Wednesday, February 07, 2007

The Primary Is Over

At least it would be if this were next year and House Speaker Mike Madigan (D-Chicago) gets his wish to move the primary election from the third week in March to the first in February.

What will result?

Lower turnout.

Think of the times you have avoided going out this early February while the temperature has been near zero. We skipped swimming practice Monday.

And, even where it’s warmer, that’s what’s happened.

What if the Bears are in the Superbowl again?

If so, challengers will get virtually no media coverage.

It would be no surprise if all incumbent legislators won re-nomination.

Certainly, fewer will get primary challenges since the filing date will be in November, about a year before the election.

But, as The Hill's reporter Aaron Blake points out,

The change would lengthen the campaign for the state’s two most vulnerable members of Congress, freshman Rep. Peter Roskam (R) and second-term Rep. Melissa Bean (D), and create a nine-month battle for Sen. Dick Durbin (D) if Republicans can muster a strong challenger.
A congressional or state legislative challenger could knock on a lot of doors in seven months, but he or she would have to afford to do so. That might make it difficult for a state employee like Tammy Duckworth, now Director of the Department of Veterans Affairs, unless she takes a salary from her campaign fund, as at least one statewide Republican candidate I know once did.

So, easier to get re-nominated, but maybe harder to get re-elected in a marginal district.

Oh, yes.

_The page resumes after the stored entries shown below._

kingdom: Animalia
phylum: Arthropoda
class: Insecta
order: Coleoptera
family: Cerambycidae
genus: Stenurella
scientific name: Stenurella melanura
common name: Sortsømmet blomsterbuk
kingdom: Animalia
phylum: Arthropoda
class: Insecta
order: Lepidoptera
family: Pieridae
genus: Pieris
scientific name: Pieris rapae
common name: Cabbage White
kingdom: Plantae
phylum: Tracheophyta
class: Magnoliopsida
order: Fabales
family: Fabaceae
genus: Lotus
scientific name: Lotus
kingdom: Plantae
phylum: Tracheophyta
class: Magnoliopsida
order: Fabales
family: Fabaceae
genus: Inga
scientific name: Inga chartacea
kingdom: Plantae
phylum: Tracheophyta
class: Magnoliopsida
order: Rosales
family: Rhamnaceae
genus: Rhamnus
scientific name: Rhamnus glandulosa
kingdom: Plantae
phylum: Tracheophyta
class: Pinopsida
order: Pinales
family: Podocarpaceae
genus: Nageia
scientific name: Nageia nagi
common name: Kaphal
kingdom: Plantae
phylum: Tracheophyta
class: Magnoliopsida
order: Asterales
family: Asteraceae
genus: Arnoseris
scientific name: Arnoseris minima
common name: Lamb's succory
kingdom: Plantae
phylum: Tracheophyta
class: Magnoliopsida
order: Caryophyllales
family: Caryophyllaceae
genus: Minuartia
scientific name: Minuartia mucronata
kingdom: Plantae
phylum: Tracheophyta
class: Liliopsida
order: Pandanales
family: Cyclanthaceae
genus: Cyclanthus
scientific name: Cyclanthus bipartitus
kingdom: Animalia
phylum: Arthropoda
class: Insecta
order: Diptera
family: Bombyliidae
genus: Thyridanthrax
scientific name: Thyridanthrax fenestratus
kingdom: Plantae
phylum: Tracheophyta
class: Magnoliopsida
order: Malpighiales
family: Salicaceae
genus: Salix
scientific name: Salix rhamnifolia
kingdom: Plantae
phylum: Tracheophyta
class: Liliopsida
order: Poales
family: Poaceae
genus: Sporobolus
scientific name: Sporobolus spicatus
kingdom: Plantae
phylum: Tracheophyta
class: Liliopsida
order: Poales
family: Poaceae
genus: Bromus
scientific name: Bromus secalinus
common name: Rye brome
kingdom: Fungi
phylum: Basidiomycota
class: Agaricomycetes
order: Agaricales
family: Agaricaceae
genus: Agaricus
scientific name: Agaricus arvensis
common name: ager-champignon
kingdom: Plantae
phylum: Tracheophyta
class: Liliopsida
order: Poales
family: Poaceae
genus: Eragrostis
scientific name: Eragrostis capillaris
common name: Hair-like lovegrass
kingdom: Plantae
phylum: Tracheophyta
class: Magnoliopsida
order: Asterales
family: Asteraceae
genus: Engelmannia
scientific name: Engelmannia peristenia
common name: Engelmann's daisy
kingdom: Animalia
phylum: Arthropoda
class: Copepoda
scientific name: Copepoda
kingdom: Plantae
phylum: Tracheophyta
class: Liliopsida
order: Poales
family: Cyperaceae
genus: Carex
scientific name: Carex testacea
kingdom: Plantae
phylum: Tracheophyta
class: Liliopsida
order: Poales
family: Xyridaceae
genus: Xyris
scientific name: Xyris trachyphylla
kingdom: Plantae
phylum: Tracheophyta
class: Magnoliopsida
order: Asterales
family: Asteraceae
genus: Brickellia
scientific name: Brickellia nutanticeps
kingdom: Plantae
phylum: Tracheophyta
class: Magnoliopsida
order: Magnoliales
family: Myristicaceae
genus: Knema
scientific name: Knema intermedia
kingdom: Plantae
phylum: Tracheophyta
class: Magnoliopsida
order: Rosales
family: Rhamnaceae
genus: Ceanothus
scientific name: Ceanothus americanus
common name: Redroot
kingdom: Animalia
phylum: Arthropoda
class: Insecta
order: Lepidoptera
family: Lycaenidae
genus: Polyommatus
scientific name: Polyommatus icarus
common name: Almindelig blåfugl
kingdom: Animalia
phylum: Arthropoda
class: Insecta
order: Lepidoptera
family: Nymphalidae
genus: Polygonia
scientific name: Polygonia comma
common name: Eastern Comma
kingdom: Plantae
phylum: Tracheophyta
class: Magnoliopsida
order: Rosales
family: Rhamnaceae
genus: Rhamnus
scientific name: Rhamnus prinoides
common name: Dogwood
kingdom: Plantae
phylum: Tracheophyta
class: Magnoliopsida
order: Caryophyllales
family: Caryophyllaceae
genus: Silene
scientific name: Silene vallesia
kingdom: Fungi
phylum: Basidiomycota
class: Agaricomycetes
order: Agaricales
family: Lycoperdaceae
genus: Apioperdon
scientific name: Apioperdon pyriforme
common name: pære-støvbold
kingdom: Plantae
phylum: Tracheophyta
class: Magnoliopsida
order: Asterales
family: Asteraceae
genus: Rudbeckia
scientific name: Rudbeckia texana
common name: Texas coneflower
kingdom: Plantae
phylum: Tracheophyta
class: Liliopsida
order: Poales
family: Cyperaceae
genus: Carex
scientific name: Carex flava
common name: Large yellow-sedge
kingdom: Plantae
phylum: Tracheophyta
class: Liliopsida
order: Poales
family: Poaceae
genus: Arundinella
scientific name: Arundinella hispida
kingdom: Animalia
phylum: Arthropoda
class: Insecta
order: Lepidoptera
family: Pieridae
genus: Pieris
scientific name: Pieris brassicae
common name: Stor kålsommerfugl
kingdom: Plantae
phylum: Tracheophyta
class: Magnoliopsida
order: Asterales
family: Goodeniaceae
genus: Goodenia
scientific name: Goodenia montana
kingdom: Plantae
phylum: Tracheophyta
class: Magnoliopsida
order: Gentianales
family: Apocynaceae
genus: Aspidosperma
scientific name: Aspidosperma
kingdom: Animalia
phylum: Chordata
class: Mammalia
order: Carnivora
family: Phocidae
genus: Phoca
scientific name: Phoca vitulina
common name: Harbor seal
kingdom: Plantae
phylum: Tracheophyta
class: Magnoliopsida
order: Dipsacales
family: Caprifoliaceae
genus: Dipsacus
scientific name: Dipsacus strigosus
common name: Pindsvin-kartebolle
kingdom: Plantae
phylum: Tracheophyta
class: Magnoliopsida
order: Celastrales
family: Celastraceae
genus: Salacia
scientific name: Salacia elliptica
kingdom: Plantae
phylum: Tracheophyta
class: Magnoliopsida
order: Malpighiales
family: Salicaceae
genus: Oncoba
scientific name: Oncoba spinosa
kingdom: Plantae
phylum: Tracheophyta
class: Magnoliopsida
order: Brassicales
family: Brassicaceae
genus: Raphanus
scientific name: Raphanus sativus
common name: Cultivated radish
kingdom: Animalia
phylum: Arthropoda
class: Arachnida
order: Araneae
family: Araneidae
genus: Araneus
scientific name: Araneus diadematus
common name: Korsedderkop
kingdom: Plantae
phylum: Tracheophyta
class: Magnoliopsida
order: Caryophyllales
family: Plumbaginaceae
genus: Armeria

U.S. Senator Barak Obama wins the Illinois Democratic Party primary election.

And lots of liberal Republican women cross over—as they did in 1992 to vote for Carol Moseley Braun—giving conservative Republicans a better chance of winning Republican primary elections.

Additional stories at McHenry County Blog.

5 comments:

Anonymous,  1:24 PM  

Not to mention filing your nominating petitions before Halloween, more than ONE YEAR before the General Elections.

You are right; this shift will protect more incumbents from primary challenges. what needs to be done is to insist this measure contain a sunset provision, so that for this obscenely early primary to continue, the General Assembly would have to go on record again to make it so.

Anonymous,  6:46 PM  

An earlier election would only be good for incuments and not for democracy.

The other races are just as important

It is too cold, it is too short
It is incumbent protection
it is disgusting

Anonymous,  2:41 PM  

Couldn't we just have primaries and elections every 10 or 15 years and then just to fill the offices that do not have a relative to take over? It would certainly save time and money.

Anonymous,  7:14 PM  

No elections

just have hereditary succession like a monarchy
and/or let Mayor Daley decide who is your alderman

Anonymous,  8:57 PM  

Early primaries would only be good for primaries. This may come as a shock but Barack Obama and his run for the Presidency is not the only or even the most important election going on. All politics is local. Obama will not change anyone's life. I am just hopeful that we can get some people elected at the local level.